2009-07-06 Thread Antoine Pitrou
mayank gupta  gmail.com> writes:
> 
> After a little analysis, I found out that in general it uses about
> 1.4 kb of memory for each node!!

How did you measure memory use? Python objects are not very compact, but 1.4KB
per object seems a bit too much (I would expect more about 150-200 bytes/object
in 32-bit mode, or 300-400 bytes/object in 64-bit mode).

One of the solutions is to use __slots__ as already suggested. Another, which
will have similar benefits, is to use a namedtuple. Both suppress the instance
dictionnary (`instance`.__dict__), which is a major contributor to memory
consumption. Illustration (64-bit mode, by the way):

>>> import sys
>>> from collections import namedtuple

# First a normal class
>>> class Node(object): pass
... 
>>> o = Node()
>>> o.value = 1
>>> o.children = ()
>>> 
>>> sys.getsizeof(o)
64
>>> sys.getsizeof(o.__dict__)
280
# The object seems to take a mere 64 bytes, but the attribute dictionnary
# adds a whoppy 280 bytes and bumps actual size to 344 bytes!

# Now a namedtuple (a tuple subclass with property accessors for the various
# tuple items)
>>> Node = namedtuple("Node", "value children")
>>> 
>>> o = Node(value=1, children=())
>>> sys.getsizeof(o)
72
>>> sys.getsizeof(o.__dict__)
Traceback (most recent call last):
  File "", line 1, in 
AttributeError: 'Node' object has no attribute '__dict__'

# The object doesn't have a __dict__, so 72 bytes is its real total size.


-- 
http://mail.python.org/mailman/listinfo/python-list


Re: Tree structure consuming lot of memory

2009-07-06 Thread Simon Forman
On Mon, Jul 6, 2009 at 6:12 AM, mayank gupta wrote:
> Thanks for the other possibilites. I would consider option (2) and (3) to
> improve my code.
>
> But out of curiosity, I would still like to know why does an object of a
> Python-class consume "so" much of memory (1.4 kb), and this memory usage has
> nothing to do with its attributes.
>
> Thanks
>
> Regards.
>
> On Mon, Jul 6, 2009 at 12:03 PM, Chris Rebert  wrote:
>>
>> On Mon, Jul 6, 2009 at 2:55 AM, mayank gupta wrote:
>> > Hi,
>> >
>> > I am creating a tree data-structure in python; with nodes of the tree
>> > created by a simple class :
>> >
>> > class Node :
>> >    def __init__(self ,  other attributes):
>> >   # initialise the attributes here!!
>> >
>> > But the problem is I am working with a huge tree (millions of nodes);
>> > and
>> > each node is consuming much more memory than it should. After a little
>> > analysis, I found out that in general it uses about 1.4 kb of memory for
>> > each node!!
>> > I will be grateful if someone could help me optimize the memory usage.
>>
>> (1) Use __slots__ (see
>> http://docs.python.org/reference/datamodel.html#slots)
>> (2) Use some data structure other than a tree
>> (3) Rewrite your Node/Tree implementation in C
>>
>> Cheers,
>> Chris
>> --
>> http://blog.rebertia.com
>

For option 2 you should try using the built in types, list tuple or
dict.  You might get better results.

Directions:
a - In the tree memory thread's 64-bit illustration, what total size does the namedtuple version of Node have?
b - According to the tree memory thread, why does using __slots__ or a namedtuple reduce the memory each node takes?
c - Go on with the tree memory thread, picking up after its final sentence.
The data below is not needed for this exercise.

Data:
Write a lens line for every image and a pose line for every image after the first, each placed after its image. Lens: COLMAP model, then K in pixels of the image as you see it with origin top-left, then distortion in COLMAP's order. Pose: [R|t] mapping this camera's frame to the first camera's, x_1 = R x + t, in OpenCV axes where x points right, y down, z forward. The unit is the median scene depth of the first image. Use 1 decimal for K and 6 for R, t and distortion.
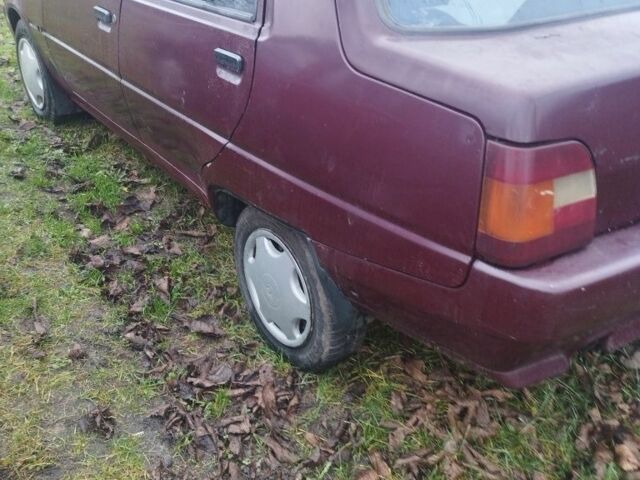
lens RADIAL K [[704.7, 0, 320.0], [0, 704.7, 240.0], [0, 0, 1]] dist [0.074849, 0.006226]
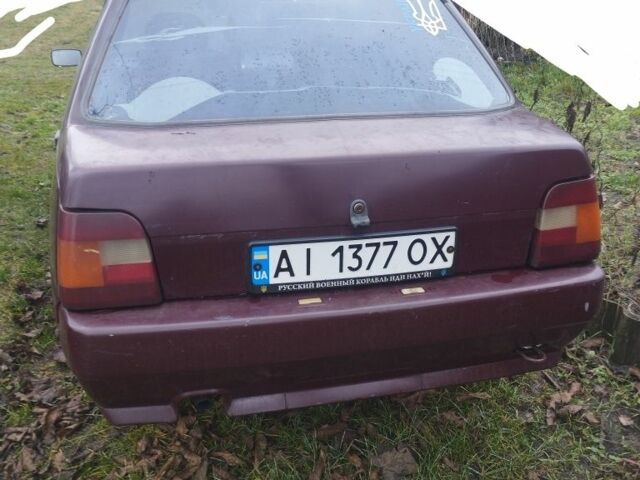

Response list:
a - 72 bytes.

b - Both remove the instance dictionary (`__dict__`), which is a major contributor to memory use. In the illustration, a normal object reports 64 bytes, but its attribute dictionary adds 280 bytes, for 344 bytes in total. The namedtuple has no `__dict__`, so its 72 bytes is its real total size.

c -
I'm curious too as to why the class/instance code should take so much
memory, could you mention more about the code?
-- 
http://mail.python.org/mailman/listinfo/python-list


Re: Tree structure consuming lot of memory

2009-07-06 Thread mayank gupta
Thanks for the other possibilites. I would consider option (2) and (3) to
improve my code.

But out of curiosity, I would still like to know why does an object of a
Python-class consume "so" much of memory (1.4 kb), and this memory usage has
nothing to do with its attributes.

Thanks

Regards.

On Mon, Jul 6, 2009 at 12:03 PM, Chris Rebert  wrote:

> On Mon, Jul 6, 2009 at 2:55 AM, mayank gupta wrote:
> > Hi,
> >
> > I am creating a tree data-structure in python; with nodes of the tree
> > created by a simple class :
> >
> > class Node :
> >def __init__(self ,  other attributes):
> >   # initialise the attributes here!!
> >
> > But the problem is I am working with a huge tree (millions of nodes); and
> > each node is consuming much more memory than it should. After a little
> > analysis, I found out that in general it uses about 1.4 kb of memory for
> > each node!!
> > I will be grateful if someone could help me optimize the memory usage.
>
> (1) Use __slots__ (see
> http://docs.python.org/reference/datamodel.html#slots)
> (2) Use some data structure other than a tree
> (3) Rewrite your Node/Tree implementation in C
>
> Cheers,
> Chris
> --
> http://blog.rebertia.com
>



-- 
I luv to walk in rain bcoz no one can see me crying
-- 
http://mail.python.org/mailman/listinfo/python-list


Re: Tree structure consuming lot of memory

2009-07-06 Thread Chris Rebert
On Mon, Jul 6, 2009 at 2:55 AM, mayank gupta wrote:
> Hi,
>
> I am creating a tree data-structure in python; with nodes of the tree
> created by a simple class :
>
> class Node :
>    def __init__(self ,  other attributes):
>   # initialise the attributes here!!
>
> But the problem is I am working with a huge tree (millions of nodes); and
> each node is consuming much more memory than it should. After a little
> analysis, I found out that in general it uses about 1.4 kb of memory for
> each node!!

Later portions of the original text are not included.